Likelihood-Free Frequentist Inference: Bridging Classical Statistics and Machine Learning in Simulator-Based Inference

Many areas of science make extensive use of computer simulators that implicitly encode intractable likelihood functions of complex systems. Classical statistical methods are poorly suited for these so-called likelihood-free inference (LFI) settings, especially outside asymptotic and low-dimensional regimes. At the same time, traditional LFI methods - such as Approximate Bayesian Computation or more recent machine learning techniques - do not guarantee confidence sets with nominal coverage in general settings (i.e., with high-dimensional data, finite sample sizes, and regardless of the true parameter value). In addition, there are no practical diagnostic tools to check the empirical coverage of confidence sets provided by such methods across the entire parameter space. In this work, we propose a novel framework that bridges classical statistics and modern machine learning into (i) a practical, modular and efficient approach to the Neyman construction of confidence sets with frequentist finite-sample coverage for any value of the unknown parameters; and (ii) an interpretable diagnostic tool that estimates the empirical coverage across the entire parameter space. We refer to the general framework as likelihood-free frequentist inference (LF2I). Any method that defines a test statistic can leverage LF2I to create valid confidence sets and diagnostics without costly Monte Carlo samples at fixed parameter settings. We study the power of two likelihood-based test statistics (ACORE and BFF) and validate their empirical performance on several experimental settings.

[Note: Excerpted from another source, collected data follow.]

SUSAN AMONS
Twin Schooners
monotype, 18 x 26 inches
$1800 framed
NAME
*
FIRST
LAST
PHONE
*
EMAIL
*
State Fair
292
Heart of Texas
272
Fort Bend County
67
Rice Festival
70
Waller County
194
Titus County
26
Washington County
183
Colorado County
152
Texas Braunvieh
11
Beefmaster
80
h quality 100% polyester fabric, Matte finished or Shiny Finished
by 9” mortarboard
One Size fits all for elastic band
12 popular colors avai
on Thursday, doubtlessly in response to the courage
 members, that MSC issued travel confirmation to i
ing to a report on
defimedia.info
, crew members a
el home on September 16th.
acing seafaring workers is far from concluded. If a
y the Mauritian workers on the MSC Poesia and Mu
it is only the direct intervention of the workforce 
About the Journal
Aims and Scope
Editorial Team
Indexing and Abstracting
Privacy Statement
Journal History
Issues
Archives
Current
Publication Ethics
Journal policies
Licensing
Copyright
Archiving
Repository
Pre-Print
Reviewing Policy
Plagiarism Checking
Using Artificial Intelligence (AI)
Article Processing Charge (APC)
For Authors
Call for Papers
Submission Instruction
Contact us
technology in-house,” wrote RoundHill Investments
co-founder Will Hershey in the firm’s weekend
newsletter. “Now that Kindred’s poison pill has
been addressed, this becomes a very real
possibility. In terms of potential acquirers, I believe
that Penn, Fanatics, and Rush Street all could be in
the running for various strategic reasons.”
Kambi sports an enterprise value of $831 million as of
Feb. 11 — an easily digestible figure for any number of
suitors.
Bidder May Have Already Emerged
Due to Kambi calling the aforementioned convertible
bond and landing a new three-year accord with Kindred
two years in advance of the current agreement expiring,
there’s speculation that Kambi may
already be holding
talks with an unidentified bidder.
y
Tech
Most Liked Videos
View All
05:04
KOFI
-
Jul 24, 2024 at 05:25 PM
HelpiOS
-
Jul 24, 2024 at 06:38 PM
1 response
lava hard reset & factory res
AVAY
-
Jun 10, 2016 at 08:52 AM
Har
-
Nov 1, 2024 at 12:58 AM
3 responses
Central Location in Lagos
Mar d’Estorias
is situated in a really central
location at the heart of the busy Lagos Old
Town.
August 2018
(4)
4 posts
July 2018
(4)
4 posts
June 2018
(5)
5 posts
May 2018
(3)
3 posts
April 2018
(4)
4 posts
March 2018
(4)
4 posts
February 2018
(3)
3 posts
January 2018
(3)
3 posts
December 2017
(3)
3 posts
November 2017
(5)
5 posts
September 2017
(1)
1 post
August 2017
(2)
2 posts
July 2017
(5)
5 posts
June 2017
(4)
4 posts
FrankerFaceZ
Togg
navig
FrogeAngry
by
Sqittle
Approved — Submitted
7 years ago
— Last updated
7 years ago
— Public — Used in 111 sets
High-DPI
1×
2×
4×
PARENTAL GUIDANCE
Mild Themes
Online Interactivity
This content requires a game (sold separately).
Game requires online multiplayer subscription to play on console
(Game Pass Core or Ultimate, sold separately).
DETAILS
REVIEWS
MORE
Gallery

翻译：许多科学领域广泛使用计算机模拟器，这些模拟器隐含地编码了复杂系统中难以处理的似然函数。经典统计方法在所谓的无似然推断（LFI）场景中难以适用，尤其是在渐近性和低维框架之外。同时，传统的LFI方法（如近似贝叶斯计算或更近期的机器学习技术）无法保证在一般场景下（即高维数据、有限样本量且无论真实参数值如何）提供具有标称覆盖率的置信集。此外，目前缺乏实用诊断工具来检验此类方法在整个参数空间上提供的置信集的经验覆盖率。在本工作中，我们提出了一种新颖框架，将经典统计与机器学习相结合，实现了：(i) 一种实用、模块化且高效的Neyman置信集构建方法，在频率学派有限样本框架下对未知参数的任意值均提供覆盖保证；(ii) 一种可解释的诊断工具，可估计整个参数空间上的经验覆盖率。我们将该通用框架称为无似然频率推断（LF2I）。任何定义检验统计量的方法均可利用LF2I构建有效置信集并提供诊断，无需在固定参数设置下进行昂贵的蒙特卡洛采样。我们研究了两种基于似然的检验统计量（ACORE和BFF）的效能，并在多个实验设置中验证了它们的经验性能。